__Exercise task__: Copy the data below word for word, from its first line up to and including the line with "scientific name: Leucadendron nervosum", and output nothing else.
** start **
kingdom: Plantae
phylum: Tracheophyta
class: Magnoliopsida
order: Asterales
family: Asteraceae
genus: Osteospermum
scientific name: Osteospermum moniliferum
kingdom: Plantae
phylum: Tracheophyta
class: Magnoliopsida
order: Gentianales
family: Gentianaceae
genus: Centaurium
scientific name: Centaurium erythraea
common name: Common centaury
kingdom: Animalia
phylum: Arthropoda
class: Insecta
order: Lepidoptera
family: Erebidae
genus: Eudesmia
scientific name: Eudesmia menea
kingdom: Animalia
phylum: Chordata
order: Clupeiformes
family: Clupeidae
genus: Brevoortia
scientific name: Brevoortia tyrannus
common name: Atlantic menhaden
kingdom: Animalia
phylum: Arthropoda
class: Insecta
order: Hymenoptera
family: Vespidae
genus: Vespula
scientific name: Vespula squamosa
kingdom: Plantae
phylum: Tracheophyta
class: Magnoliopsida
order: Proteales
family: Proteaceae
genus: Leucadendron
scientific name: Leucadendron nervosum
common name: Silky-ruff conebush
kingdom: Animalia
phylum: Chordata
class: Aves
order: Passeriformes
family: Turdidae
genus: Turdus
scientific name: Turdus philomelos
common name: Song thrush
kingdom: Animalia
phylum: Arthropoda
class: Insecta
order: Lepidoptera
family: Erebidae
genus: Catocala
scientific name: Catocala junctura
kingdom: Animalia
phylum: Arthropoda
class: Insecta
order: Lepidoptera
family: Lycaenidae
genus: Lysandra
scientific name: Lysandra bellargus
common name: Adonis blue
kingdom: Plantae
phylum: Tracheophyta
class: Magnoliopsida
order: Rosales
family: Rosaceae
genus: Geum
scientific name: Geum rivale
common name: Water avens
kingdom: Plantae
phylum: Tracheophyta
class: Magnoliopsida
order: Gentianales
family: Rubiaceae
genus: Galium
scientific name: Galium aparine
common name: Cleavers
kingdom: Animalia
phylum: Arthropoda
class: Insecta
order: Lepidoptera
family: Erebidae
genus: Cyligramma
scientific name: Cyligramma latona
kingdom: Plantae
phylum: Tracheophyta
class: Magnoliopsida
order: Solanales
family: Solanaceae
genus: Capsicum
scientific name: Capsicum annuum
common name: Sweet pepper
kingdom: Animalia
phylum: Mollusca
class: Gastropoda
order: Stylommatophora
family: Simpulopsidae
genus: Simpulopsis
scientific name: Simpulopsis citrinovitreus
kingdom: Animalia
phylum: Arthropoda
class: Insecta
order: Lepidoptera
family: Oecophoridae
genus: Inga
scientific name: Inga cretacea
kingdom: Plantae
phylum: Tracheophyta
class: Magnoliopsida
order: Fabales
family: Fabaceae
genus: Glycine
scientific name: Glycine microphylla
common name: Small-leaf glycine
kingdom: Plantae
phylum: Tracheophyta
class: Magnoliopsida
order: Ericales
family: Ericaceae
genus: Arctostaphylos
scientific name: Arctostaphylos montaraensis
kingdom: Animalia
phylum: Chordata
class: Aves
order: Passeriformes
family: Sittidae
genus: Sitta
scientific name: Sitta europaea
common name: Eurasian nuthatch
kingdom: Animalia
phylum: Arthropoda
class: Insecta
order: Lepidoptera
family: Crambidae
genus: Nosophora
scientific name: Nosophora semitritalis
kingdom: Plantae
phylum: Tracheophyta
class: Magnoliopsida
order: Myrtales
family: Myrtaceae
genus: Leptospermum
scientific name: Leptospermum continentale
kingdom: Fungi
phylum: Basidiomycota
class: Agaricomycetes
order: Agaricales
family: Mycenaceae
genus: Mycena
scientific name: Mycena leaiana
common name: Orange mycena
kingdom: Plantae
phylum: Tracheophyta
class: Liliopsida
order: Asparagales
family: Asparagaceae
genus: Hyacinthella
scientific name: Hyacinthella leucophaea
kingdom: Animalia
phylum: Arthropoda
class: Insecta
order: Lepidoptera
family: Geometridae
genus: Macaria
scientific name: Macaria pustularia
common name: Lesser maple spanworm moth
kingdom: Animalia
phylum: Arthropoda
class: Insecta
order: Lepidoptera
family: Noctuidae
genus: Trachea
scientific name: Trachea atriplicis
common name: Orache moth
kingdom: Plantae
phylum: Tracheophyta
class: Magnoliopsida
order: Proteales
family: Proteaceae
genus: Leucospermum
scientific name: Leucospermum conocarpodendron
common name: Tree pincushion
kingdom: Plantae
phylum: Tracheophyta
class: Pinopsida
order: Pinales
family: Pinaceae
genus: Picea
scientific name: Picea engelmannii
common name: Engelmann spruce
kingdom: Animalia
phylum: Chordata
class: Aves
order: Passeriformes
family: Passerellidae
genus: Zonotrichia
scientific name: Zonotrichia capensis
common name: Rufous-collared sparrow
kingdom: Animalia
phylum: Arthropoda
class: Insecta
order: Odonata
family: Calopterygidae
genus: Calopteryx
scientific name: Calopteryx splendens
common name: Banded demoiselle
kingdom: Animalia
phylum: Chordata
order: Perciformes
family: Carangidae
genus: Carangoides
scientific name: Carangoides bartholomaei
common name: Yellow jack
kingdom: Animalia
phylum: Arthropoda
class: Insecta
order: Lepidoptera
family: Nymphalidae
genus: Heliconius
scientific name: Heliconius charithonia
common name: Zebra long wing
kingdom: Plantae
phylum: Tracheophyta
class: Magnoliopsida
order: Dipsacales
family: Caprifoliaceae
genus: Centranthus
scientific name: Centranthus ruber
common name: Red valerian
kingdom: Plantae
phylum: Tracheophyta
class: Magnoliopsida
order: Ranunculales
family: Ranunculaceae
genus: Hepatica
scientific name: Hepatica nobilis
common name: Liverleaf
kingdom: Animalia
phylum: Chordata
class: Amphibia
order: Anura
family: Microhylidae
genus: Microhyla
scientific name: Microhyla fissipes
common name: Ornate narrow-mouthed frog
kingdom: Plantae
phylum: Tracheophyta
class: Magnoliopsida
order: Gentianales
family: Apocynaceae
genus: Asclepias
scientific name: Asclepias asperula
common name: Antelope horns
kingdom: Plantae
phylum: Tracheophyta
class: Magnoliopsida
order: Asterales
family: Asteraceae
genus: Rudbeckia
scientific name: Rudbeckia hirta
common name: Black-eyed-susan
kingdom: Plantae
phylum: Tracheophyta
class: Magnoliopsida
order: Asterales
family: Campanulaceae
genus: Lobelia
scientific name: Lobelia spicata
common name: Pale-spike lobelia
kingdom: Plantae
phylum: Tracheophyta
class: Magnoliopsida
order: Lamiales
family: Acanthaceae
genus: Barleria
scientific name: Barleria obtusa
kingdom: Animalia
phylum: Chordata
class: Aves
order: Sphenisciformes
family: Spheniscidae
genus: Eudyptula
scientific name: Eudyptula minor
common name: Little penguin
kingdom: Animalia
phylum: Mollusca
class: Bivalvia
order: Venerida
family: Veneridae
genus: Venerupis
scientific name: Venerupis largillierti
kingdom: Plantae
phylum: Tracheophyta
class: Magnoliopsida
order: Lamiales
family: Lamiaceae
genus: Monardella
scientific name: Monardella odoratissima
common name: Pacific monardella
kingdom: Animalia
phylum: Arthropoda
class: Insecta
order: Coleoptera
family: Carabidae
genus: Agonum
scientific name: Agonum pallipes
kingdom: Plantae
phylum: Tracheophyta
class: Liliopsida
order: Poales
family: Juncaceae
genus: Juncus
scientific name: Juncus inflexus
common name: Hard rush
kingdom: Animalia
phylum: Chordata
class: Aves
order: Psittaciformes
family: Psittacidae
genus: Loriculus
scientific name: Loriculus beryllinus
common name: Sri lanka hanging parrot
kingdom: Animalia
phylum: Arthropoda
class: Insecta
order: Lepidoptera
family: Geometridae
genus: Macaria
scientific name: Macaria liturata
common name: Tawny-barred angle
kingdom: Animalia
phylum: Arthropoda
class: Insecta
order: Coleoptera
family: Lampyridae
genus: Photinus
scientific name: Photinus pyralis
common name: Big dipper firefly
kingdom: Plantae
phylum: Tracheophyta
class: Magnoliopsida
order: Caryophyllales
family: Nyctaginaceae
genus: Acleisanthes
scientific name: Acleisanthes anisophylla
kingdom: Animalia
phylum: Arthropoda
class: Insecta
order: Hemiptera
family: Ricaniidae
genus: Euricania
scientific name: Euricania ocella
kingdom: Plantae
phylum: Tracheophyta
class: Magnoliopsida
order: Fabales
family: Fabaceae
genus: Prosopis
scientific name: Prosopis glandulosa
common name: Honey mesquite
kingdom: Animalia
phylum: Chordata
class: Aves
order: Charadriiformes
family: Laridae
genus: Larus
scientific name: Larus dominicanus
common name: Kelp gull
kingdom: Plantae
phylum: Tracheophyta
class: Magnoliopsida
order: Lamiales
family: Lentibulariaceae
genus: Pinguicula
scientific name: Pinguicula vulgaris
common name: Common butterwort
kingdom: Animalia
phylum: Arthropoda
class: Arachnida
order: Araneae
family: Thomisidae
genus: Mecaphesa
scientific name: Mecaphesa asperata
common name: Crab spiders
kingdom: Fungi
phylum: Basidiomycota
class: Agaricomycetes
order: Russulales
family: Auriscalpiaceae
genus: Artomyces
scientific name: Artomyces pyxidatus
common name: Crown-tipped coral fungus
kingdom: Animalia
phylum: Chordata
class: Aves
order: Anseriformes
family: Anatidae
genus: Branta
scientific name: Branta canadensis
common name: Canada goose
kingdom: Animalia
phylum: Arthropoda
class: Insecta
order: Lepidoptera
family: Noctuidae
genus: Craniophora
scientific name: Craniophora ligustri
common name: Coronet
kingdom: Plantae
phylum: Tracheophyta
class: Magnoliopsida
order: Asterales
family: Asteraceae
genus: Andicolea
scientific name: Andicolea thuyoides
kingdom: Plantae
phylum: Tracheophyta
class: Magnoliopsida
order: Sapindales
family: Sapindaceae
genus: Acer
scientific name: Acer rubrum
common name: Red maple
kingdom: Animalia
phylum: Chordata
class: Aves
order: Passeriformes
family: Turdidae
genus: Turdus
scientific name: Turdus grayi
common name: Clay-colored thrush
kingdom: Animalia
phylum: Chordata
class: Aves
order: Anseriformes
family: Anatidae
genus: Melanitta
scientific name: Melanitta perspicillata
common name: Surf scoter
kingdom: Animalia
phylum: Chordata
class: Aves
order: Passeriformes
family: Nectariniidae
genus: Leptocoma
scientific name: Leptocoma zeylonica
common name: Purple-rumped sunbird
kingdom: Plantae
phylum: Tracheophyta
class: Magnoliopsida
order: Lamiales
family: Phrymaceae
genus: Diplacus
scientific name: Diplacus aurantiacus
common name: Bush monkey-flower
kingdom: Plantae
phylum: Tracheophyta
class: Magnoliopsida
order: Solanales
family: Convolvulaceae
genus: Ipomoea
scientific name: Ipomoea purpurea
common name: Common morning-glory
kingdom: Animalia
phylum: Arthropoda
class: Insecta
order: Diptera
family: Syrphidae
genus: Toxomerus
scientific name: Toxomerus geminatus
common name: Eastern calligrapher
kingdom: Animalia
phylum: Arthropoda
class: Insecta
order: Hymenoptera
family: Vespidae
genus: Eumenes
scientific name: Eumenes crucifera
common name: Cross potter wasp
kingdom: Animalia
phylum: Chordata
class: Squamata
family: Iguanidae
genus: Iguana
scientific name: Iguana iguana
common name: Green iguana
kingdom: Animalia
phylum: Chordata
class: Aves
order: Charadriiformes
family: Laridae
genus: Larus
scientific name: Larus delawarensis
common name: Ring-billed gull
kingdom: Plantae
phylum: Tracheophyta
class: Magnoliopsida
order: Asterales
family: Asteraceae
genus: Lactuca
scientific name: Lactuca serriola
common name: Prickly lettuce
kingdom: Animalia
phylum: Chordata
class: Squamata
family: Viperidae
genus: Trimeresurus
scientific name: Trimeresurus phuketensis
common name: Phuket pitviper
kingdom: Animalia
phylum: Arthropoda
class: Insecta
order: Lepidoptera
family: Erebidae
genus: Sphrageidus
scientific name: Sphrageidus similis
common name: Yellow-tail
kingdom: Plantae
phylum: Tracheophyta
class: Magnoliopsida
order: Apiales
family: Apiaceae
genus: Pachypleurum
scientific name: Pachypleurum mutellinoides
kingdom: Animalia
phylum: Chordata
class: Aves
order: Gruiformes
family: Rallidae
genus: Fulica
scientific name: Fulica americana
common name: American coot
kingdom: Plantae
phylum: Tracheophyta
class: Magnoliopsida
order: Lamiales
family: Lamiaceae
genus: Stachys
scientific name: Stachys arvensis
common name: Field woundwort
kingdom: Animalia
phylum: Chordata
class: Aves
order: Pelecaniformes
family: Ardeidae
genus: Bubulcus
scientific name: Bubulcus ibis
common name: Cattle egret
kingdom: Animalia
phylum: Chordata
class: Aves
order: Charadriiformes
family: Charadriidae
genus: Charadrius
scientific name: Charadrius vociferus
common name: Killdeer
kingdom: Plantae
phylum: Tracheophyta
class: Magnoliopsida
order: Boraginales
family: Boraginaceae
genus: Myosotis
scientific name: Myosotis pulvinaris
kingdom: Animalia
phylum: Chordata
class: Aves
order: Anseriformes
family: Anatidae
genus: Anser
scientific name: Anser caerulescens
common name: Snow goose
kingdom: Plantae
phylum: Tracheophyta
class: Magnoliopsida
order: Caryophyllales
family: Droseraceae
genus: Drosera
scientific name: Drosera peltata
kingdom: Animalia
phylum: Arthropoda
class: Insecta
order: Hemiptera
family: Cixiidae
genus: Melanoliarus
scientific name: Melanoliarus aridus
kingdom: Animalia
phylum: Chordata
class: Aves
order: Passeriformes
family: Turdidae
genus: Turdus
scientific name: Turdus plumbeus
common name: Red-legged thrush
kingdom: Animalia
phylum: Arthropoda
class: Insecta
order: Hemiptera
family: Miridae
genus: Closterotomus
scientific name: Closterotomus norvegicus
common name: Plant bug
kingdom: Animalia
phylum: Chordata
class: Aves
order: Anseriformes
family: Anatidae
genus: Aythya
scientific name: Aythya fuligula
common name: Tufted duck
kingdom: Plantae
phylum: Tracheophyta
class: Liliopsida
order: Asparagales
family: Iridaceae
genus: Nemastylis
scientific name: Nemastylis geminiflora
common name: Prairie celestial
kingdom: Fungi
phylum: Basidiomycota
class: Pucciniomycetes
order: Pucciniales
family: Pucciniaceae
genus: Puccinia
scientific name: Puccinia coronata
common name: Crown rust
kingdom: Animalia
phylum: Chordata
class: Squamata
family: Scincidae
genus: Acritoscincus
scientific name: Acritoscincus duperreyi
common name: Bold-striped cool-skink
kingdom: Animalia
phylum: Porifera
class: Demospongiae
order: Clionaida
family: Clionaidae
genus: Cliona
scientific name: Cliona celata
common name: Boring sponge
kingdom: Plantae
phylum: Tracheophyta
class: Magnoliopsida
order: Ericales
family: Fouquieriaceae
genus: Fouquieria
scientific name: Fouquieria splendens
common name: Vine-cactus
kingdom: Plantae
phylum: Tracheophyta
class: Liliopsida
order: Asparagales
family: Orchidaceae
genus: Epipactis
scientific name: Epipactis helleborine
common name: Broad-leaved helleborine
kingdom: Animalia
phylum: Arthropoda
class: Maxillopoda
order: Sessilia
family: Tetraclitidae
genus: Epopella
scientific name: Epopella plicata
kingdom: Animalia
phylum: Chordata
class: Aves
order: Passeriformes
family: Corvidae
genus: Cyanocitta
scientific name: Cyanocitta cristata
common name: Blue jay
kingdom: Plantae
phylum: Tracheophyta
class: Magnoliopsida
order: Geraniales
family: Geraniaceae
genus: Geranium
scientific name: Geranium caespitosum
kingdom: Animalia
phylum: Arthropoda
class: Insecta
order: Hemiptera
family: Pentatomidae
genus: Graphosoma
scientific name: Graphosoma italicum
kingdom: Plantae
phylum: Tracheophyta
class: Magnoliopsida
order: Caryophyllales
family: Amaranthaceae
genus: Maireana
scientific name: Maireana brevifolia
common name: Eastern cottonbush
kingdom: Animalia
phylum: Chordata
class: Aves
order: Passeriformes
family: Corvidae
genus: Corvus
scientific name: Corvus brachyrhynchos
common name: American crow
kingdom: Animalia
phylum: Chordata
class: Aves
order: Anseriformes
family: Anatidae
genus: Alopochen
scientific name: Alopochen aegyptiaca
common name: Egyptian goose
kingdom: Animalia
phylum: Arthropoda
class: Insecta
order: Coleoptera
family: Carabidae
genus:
** end **
__Result below__:
kingdom: Plantae
phylum: Tracheophyta
class: Magnoliopsida
order: Asterales
family: Asteraceae
genus: Osteospermum
scientific name: Osteospermum moniliferum
kingdom: Plantae
phylum: Tracheophyta
class: Magnoliopsida
order: Gentianales
family: Gentianaceae
genus: Centaurium
scientific name: Centaurium erythraea
common name: Common centaury
kingdom: Animalia
phylum: Arthropoda
class: Insecta
order: Lepidoptera
family: Erebidae
genus: Eudesmia
scientific name: Eudesmia menea
kingdom: Animalia
phylum: Chordata
order: Clupeiformes
family: Clupeidae
genus: Brevoortia
scientific name: Brevoortia tyrannus
common name: Atlantic menhaden
kingdom: Animalia
phylum: Arthropoda
class: Insecta
order: Hymenoptera
family: Vespidae
genus: Vespula
scientific name: Vespula squamosa
kingdom: Plantae
phylum: Tracheophyta
class: Magnoliopsida
order: Proteales
family: Proteaceae
genus: Leucadendron
scientific name: Leucadendron nervosum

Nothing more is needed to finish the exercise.